Okay…  Where was I? We got to the forest,  and back.  Safely. Then we were sent a second round. The men in the forest were too many to be fed in one round without carrying a bundle that wouldn’t raise suspicion. We were used to taking up to 7 rounds a day.  At some point, we thought their work was just eat and sleep.

It was at this second round that all hell broke loose.  Some informer had told the muthungu of our many trips to the forest and back. He had trailed behind us on the first round and back watching us from a distance.  On the second trip,  he had waylaid us at the front.  Safe distance from both the caves and the village.

“Good Morning boys” a voice stopped us from behind.  We could here it sounded as if the owner of the voice had his nostrils half closed half open.
As had been instructed,  we were to pretend we don’t understand the white man’s language and if he had a translator,  we were to tell them we are collecting firewood for my mother who works in the white man’s farm. Lakini Kimani ni nani.

“We don’t understand that language, ” he said confidently.

“And what are you doing here?”

“Here in the forest? ” Kimani asked.

“Yes here. “

“We don’t understand that question sir” he replied. The white man made faces that showed we had started annoying him.  As the big brother I am and ought to be, I took charge of the situation.
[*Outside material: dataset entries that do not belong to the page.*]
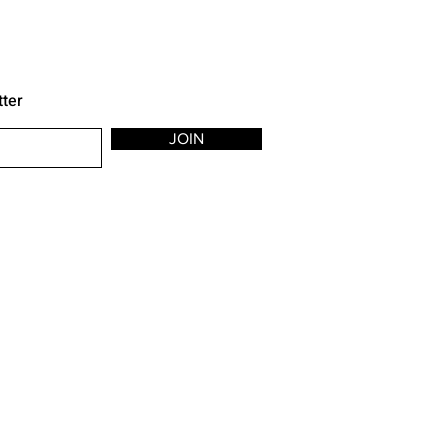
tter
JOIN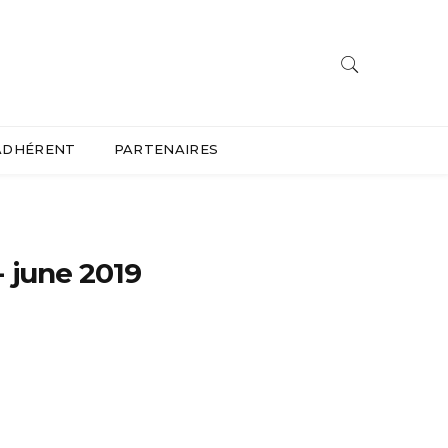
ADHÉRENT
PARTENAIRES
 june 2019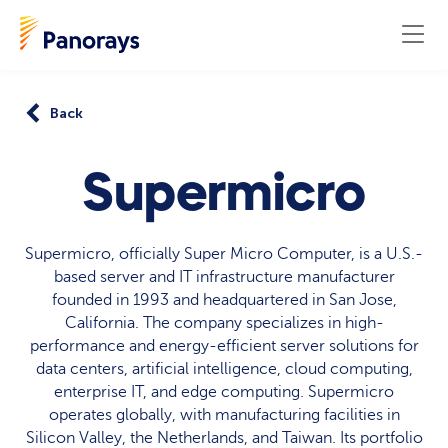
Back
Supermicro
Supermicro, officially Super Micro Computer, is a U.S.-
based server and IT infrastructure manufacturer
founded in 1993 and headquartered in San Jose,
California. The company specializes in high-
performance and energy-efficient server solutions for
data centers, artificial intelligence, cloud computing,
enterprise IT, and edge computing. Supermicro
operates globally, with manufacturing facilities in
Silicon Valley, the Netherlands, and Taiwan. Its portfolio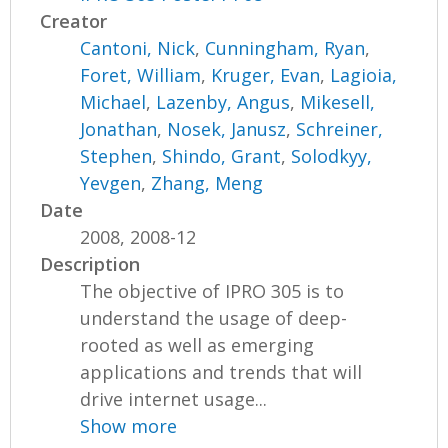
Creator
Cantoni, Nick
,
Cunningham, Ryan
,
Foret, William
,
Kruger, Evan
,
Lagioia,
Michael
,
Lazenby, Angus
,
Mikesell,
Jonathan
,
Nosek, Janusz
,
Schreiner,
Stephen
,
Shindo, Grant
,
Solodkyy,
Yevgen
,
Zhang, Meng
Date
2008, 2008-12
Description
The objective of IPRO 305 is to
understand the usage of deep-
rooted as well as emerging
applications and trends that will
drive internet usage...
Show more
“Sir, you have a problem? Aren’t you in the same forest as we? Have we asked you what you are doing?  Have we any business with you? Are we you? Are you we? Look me well in the eye and shoot me if you like!! I will die for my country but not kneel down for man.  I cant huh mwak and huh Mundu!! Never! ” (My people,  this is the ngim and mut thing am talking about)
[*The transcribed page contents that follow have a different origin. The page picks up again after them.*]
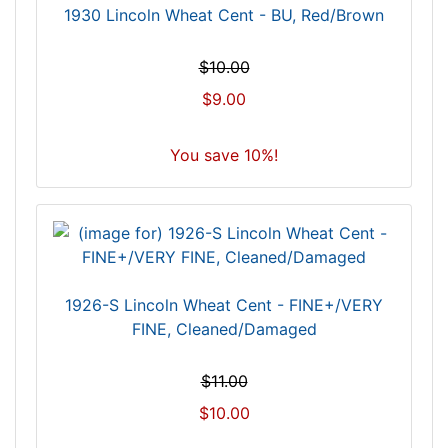
1930 Lincoln Wheat Cent - BU, Red/Brown
$10.00
$9.00
You save 10%!
1926-S Lincoln Wheat Cent - FINE+/VERY
FINE, Cleaned/Damaged
$11.00
$10.00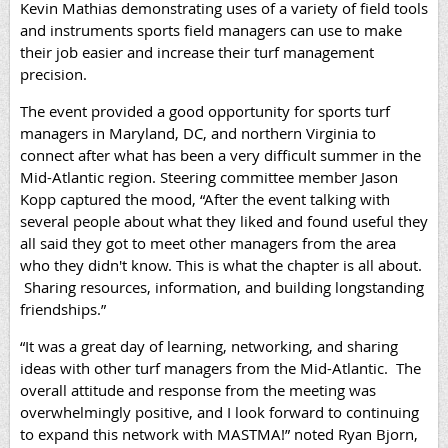
Kevin Mathias demonstrating uses of a variety of field tools
and instruments sports field managers can use to make
their job easier and increase their turf management
precision.
The event provided a good opportunity for sports turf
managers in Maryland, DC, and northern Virginia to
connect after what has been a very difficult summer in the
Mid-Atlantic region. Steering committee member Jason
Kopp captured the mood, “
After the event talking with
several people about what they liked and found useful they
all said they got to meet other managers from the area
who they didn't know. This is what the chapter is all about.
Sharing resources, information, and building longstanding
friendships.”
“It was a great day of learning, networking, and sharing
ideas with other turf managers from the Mid-Atlantic. The
overall attitude and response from the meeting was
overwhelmingly positive, and I look forward to continuing
to expand this network with MASTMA!” noted Ryan Bjorn,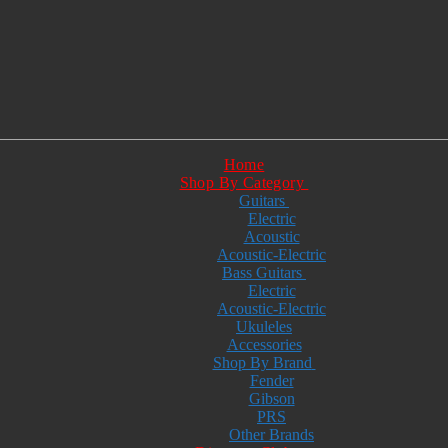
Home
Shop By Category
Guitars
Electric
Acoustic
Acoustic-Electric
Bass Guitars
Electric
Acoustic-Electric
Ukuleles
Accessories
Shop By Brand
Fender
Gibson
PRS
Other Brands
My people,  composed like never before but face redder than pepper, the Whiteman pulled his pistol from its place, pointed right on my forehead. By now,  you already know my trousers were wet.  I think its the rain or something.  Body shaking like a tambourine (Sauti sol)  Then he pulled the trigger.

“click click! ”
“Click click!! ”
Nothing again.
Like seriously?! What did he expect? Am the son of the man who speaks to the wind and it listens.  Dah!  I started bragging about my father’s deeds and might. Dancing around a shaken mzungu. Telling him that just by pointing that gun towards me,  he had written his death wish,  signed it off and sent it to the Maumau fighters the way we had been sent.
“So you guys have been sent to them? “

“Yes.  Do you want to take your death application letter yourself or send us? “

And then it hit him.  His gun’s magazine was empty. Laughing hysterically, the man took out two bullets from his blazer, loaded his gun, pointed it at my forehead again. My leg shaking game continued. Sweating profusely.
“Say your last prayers boy!?”


Watu wangu kama hauna nguvu ya vitu zingine usijaribu kuota ndoto zingine.  Such dreams are for the strong. Not us.  Nimeamshwa na hio boom!?! I think ni neighbour amebang mlango.  Acha nikojoe nikalale. Goodnight people.